Estimate unknowns: make informed assumptions about factors like connection load probability, traffic situations or average velocity, empty return trips, shifts required, and equipment depreciation. These assumptions are refined through regular updates and validation against real-world data.
Transfer values to an actual transport: derive the necessary time-dependent (€/h, €/year) and distance-dependent (€/km) cost factors (fix & variable) and apply them on transport level in combination with specific parameters, such as connection load probability or empty return trips.
This approach allows you to identify and break down the total costs associated with a specific transport into individual elements. However, like all models, it requires assumptions that may not perfectly reflect reality. As a result, calculated costs can differ from observed market prices due to factors such as supply and demand dynamics or carriers' tactical behavior. Despite these limitations, a cost model provides valuable estimates at the transport level and offers actionable insights when aggregated (e.g. at country-to-country level).
Outcome & fields of application
The outcome of such calculation is shown in the graph below. It shows the cost shares of a domestic German transport at a distance of 302 km. The model reveals shifts of cost factor influence over the last two years, such as the impact of decreased diesel prices and increased toll fees.
Source: Transporeon Cost Insights
For shippers, this information clarifies the cost structure within their network. It provides a clear breakdown of how each cost factor impacts the overall price, empowering informed decisions during negotiations and budgeting. For example, shippers can easily understand the fuel share in rates and the proportion of driver and toll costs. This knowledge proves invaluable when faced with cost increase requests, such as those due to toll increases in Germany or the Mobility Package. Moreover, it enables shippers to set more accurate fuel floaters, as they have a precise understanding of the fuel share in their network.
Armed with this information, shippers can more accurately assess future cost changes, such as announced toll fee increases or projected wage hikes, based on precise cost shares rather than relying on rough estimates. This approach also enables swift set-up of forecast values for upcoming budgeting cycles.

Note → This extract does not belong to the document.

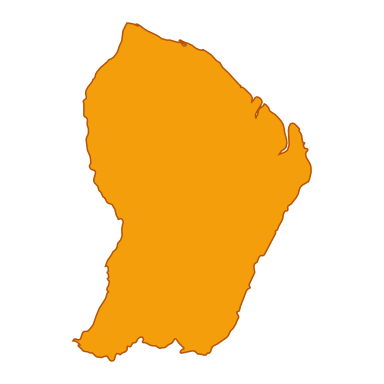 Guyane française, Natural Earth projection
{"feature_id": "FRA-2000", "entity_name": "Guyane française", "entity_type": "Overseas department", "adm_level": 1, "iso_a3": "FRA", "parent_name": "France", "parent_adm1": "", "projection": "natural_earth1", "projection_center": [-53.325, 3.928], "detail": "fine", "context": "isolated", "style": "filled", "palette": "amber", "viewbox_px": 384, "rotation_deg": 0, "n_neighbors": 0, "source": "natural_earth", "source_scale": "10m", "svg_char_len": 5748}
<svg xmlns="http://www.w3.org/2000/svg" viewBox="0 0 384 384"><path d="M105.4,266.4L107.0,261.7L108.1,259.6L111.1,255.5L113.1,251.7L115.8,249.5L116.7,247.9L117.3,246.0L117.5,244.4L117.9,243.2L120.8,239.7L122.1,235.9L121.8,228.9L122.5,225.0L123.1,222.9L123.2,221.5L122.7,220.3L121.6,219.0L120.9,218.6L120.0,218.8L119.2,219.1L118.3,219.3L118.3,218.7L116.4,215.4L114.7,208.8L113.9,207.8L112.3,204.9L111.4,204.3L108.7,203.4L107.7,202.9L107.3,202.5L106.5,201.4L105.7,199.6L105.1,198.5L104.8,198.5L104.5,197.7L103.0,196.8L101.0,192.5L100.5,191.8L99.3,190.8L98.8,190.0L97.9,186.7L97.4,185.8L94.7,183.0L93.9,181.4L93.8,179.1L94.2,177.7L95.2,174.4L95.5,173.0L95.2,171.1L94.3,170.4L91.6,169.5L90.6,168.8L89.7,167.5L89.4,165.9L90.3,164.2L90.8,162.6L90.7,160.2L90.0,156.2L87.5,150.3L86.2,140.3L86.4,137.9L88.0,134.5L88.4,132.9L88.4,129.1L88.2,128.0L87.2,125.0L87.1,122.7L87.4,120.9L87.4,119.3L86.4,117.6L85.7,117.1L84.8,116.8L84.2,116.3L83.9,115.1L83.9,103.6L83.4,102.3L83.3,101.3L83.7,100.4L85.8,98.7L86.2,98.2L86.3,96.8L85.6,93.1L85.9,91.5L86.3,90.0L87.8,87.3L92.2,81.6L92.5,81.0L92.7,80.0L93.0,79.4L94.3,78.4L94.8,77.8L95.7,74.1L96.6,72.5L97.4,71.3L100.8,67.3L107.1,62.0L108.6,59.9L111.3,58.8L113.8,56.9L115.9,54.4L117.5,51.7L119.7,45.3L121.3,42.0L121.8,40.4L123.0,30.8L124.4,27.9L126.0,24.8L126.8,23.1L127.7,23.0L131.2,23.6L133.7,24.1L135.6,25.0L137.2,25.7L137.8,25.8L137.5,25.3L135.8,24.3L136.5,24.1L137.6,24.3L140.3,25.9L142.4,27.5L143.9,28.7L145.3,29.6L146.8,30.6L155.9,34.9L158.7,36.5L161.1,38.3L162.9,39.1L164.0,39.3L166.7,40.1L169.9,40.1L175.6,41.7L178.3,42.5L180.4,42.3L181.4,43.0L182.7,44.9L184.2,46.2L185.9,45.6L186.0,44.5L184.6,44.2L183.0,43.0L181.4,41.5L179.9,41.1L179.4,41.3L179.2,40.7L180.1,40.0L180.8,40.2L182.4,41.3L184.9,42.4L188.4,43.5L190.2,44.5L192.2,45.4L196.0,48.4L198.9,49.6L202.2,50.4L202.5,49.7L203.1,49.7L205.4,51.0L210.9,54.6L216.3,60.5L220.0,62.8L222.5,67.4L228.2,72.7L239.5,85.0L240.4,85.5L240.7,85.7L240.6,86.3L240.5,86.9L240.6,87.3L241.0,87.4L242.0,87.2L242.4,87.3L244.4,88.6L250.6,94.7L252.4,98.2L251.7,102.0L253.1,100.9L255.2,97.6L256.9,96.9L258.8,97.4L260.5,98.7L261.7,100.4L262.1,102.3L260.7,105.4L257.8,109.9L255.4,114.5L255.6,117.9L256.1,117.9L256.3,116.6L256.9,115.7L257.4,115.1L257.7,114.4L258.1,112.1L258.8,109.7L260.0,108.2L263.4,105.7L264.3,103.9L265.8,104.7L267.4,106.3L268.8,108.2L269.3,110.0L270.1,111.3L275.4,114.8L278.1,117.4L280.9,120.8L283.2,124.6L284.1,128.5L284.6,132.2L286.5,139.4L286.9,143.1L286.0,147.3L283.9,149.4L281.3,151.2L279.2,154.3L284.1,152.5L286.8,150.8L288.0,148.9L288.2,147.9L289.0,145.4L289.1,143.7L288.4,130.4L288.9,127.1L290.2,124.3L291.2,123.5L292.5,123.2L293.8,123.5L295.1,124.3L298.9,128.3L299.5,129.4L298.9,130.5L301.1,134.0L301.8,136.1L301.9,138.2L302.4,140.9L303.2,142.8L304.5,142.8L304.4,143.6L304.0,144.3L303.6,144.8L303.4,144.7L303.5,145.4L303.9,146.9L304.5,148.2L305.9,148.5L307.2,148.7L307.8,149.5L307.5,150.8L306.8,151.5L306.0,152.4L305.7,154.3L305.8,155.9L306.3,157.4L309.5,162.8L310.5,165.1L311.0,167.6L311.1,171.1L310.8,173.9L309.3,179.6L308.4,181.6L302.4,185.1L300.4,187.1L299.2,189.9L298.5,193.0L297.5,195.4L296.2,197.6L291.0,204.2L288.5,205.6L287.9,206.3L287.7,207.3L287.9,209.2L287.8,210.0L287.1,210.9L286.5,210.9L285.9,210.8L285.1,211.2L283.9,212.8L283.3,214.6L282.7,218.6L281.9,220.7L278.6,226.5L277.7,229.1L277.0,230.2L275.4,231.1L275.4,231.8L275.6,232.7L275.5,233.5L264.7,254.1L263.9,255.1L262.8,255.7L262.1,255.7L261.5,255.5L260.5,255.7L258.9,257.3L257.3,261.8L254.4,264.2L253.9,266.0L254.0,268.1L254.7,272.1L254.6,272.8L249.5,283.6L249.1,285.0L249.4,286.1L250.0,287.1L250.1,287.8L249.1,288.5L248.2,288.8L247.5,289.3L247.0,290.0L246.4,290.8L240.1,307.1L239.6,309.9L239.4,310.7L238.7,311.2L237.1,311.9L236.7,312.3L237.0,313.3L238.3,315.6L238.7,316.7L238.5,317.9L238.2,318.7L237.7,319.2L237.3,320.1L235.6,324.3L233.2,328.2L230.3,331.2L228.6,335.0L227.5,336.6L226.1,337.9L217.1,344.1L213.7,345.8L212.3,347.0L211.3,349.2L210.7,351.3L210.2,352.2L209.3,353.1L208.8,353.2L208.0,353.0L207.6,353.1L207.1,353.5L206.4,354.6L205.9,355.0L204.2,355.1L201.1,354.3L197.7,353.9L195.2,351.5L193.5,350.9L192.0,350.9L182.3,353.0L181.1,353.1L180.2,352.2L180.8,350.8L182.2,349.5L183.8,348.8L183.8,347.9L178.8,343.0L176.7,339.8L176.1,339.1L175.0,338.7L174.6,338.9L174.4,339.5L172.2,342.7L171.3,343.4L168.5,344.7L165.5,347.2L164.6,347.6L161.6,347.8L159.9,348.3L158.7,347.8L156.1,346.1L154.8,345.8L152.1,345.7L150.8,345.4L145.4,342.7L143.0,342.6L142.5,342.2L142.5,341.6L143.4,339.7L143.4,338.8L142.5,337.3L141.2,337.0L139.7,337.4L138.3,338.4L137.4,339.6L136.7,341.2L135.9,342.4L134.9,342.7L133.0,342.9L132.0,344.2L131.3,345.8L130.2,346.7L128.6,346.5L127.7,346.2L127.3,346.6L127.2,348.9L126.6,350.6L125.2,351.8L121.8,353.2L121.4,353.5L120.6,354.5L120.1,354.6L119.6,354.5L118.8,353.8L118.4,353.7L116.7,353.7L116.1,354.2L115.5,355.5L114.4,359.4L113.4,360.6L111.5,361.0L110.4,360.6L109.7,359.9L107.2,356.3L106.7,356.1L105.4,356.2L103.8,356.6L102.5,357.2L101.1,357.5L97.1,356.9L96.4,356.6L95.4,356.0L93.3,353.8L92.3,353.0L91.7,352.9L91.2,353.0L90.0,352.9L89.2,352.7L88.0,352.0L87.4,351.8L84.0,351.3L82.7,350.5L81.2,348.6L78.5,346.3L78.2,345.3L80.0,345.0L78.6,343.3L76.9,342.0L75.1,341.1L72.9,340.9L74.2,339.1L75.3,338.9L78.0,339.8L79.6,339.6L80.5,338.8L82.7,332.5L83.5,331.9L84.3,331.4L86.1,331.4L87.3,331.2L88.3,330.7L92.1,326.3L93.4,324.0L96.6,314.8L99.4,308.2L105.2,299.1L105.9,297.6L107.1,293.3L107.7,292.5L108.6,291.9L107.6,290.9L107.1,290.3L106.9,289.7L107.0,288.7L107.3,287.6L108.4,285.8L108.6,285.2L109.2,282.4L109.2,281.1L108.8,280.9L107.9,279.8L107.4,278.5L108.4,277.9L108.7,277.3L108.6,276.0L108.1,273.7L107.9,273.5L107.2,272.9L107.2,272.3L107.5,272.0L107.9,271.7L108.1,271.5L108.3,269.5L108.1,267.4L107.2,266.1L105.4,266.4Z" fill="#f59e0b" stroke="#b45309" stroke-width="1.5"/></svg>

Carriers also benefit from cost models in various ways. While they typically have a good grasp of their own cost basis, a model can help them compare against market standards. Additionally, carriers sometimes act as shippers when subcontracting, and in these cases, additional market information becomes crucial. This is particularly relevant in a market with many non-asset or limited-asset based players.
Both shippers and carriers can leverage cost models as an automated adjustment tool for components like toll and wages. This approach is especially beneficial for long-term contracts or when using specialized equipment, ensuring fair and up-to-date pricing throughout the contract duration.
The bottom line: Cost models as a compass, not a GPS
A cost model is like a trusty compass in the wild world of freight pricing. It points you in the right direction, but it won't tell you exactly where to step. However, it's important to remember that it's just one piece of the puzzle. The model provides an estimate, not an exact market price, as it can't account for all variables that influence a carrier's pricing decisions.
Think about it this way: carriers might offer lower rates if they have advantageous return routes or if their equipment costs (e.g. due to fully depreciated equipment) are lower than average. These factors aren't typically captured in a standard cost model.
Despite these limitations, don't let that scare you off! A cost model is still a fantastic tool to have in your freight toolkit. It helps identify key cost drivers, enhances transparency, and gives you solid ground to stand on during negotiations. While it's not a silver bullet for understanding all price fluctuations, it's an essential tool that, when used wisely, can seriously level up your freight pricing game.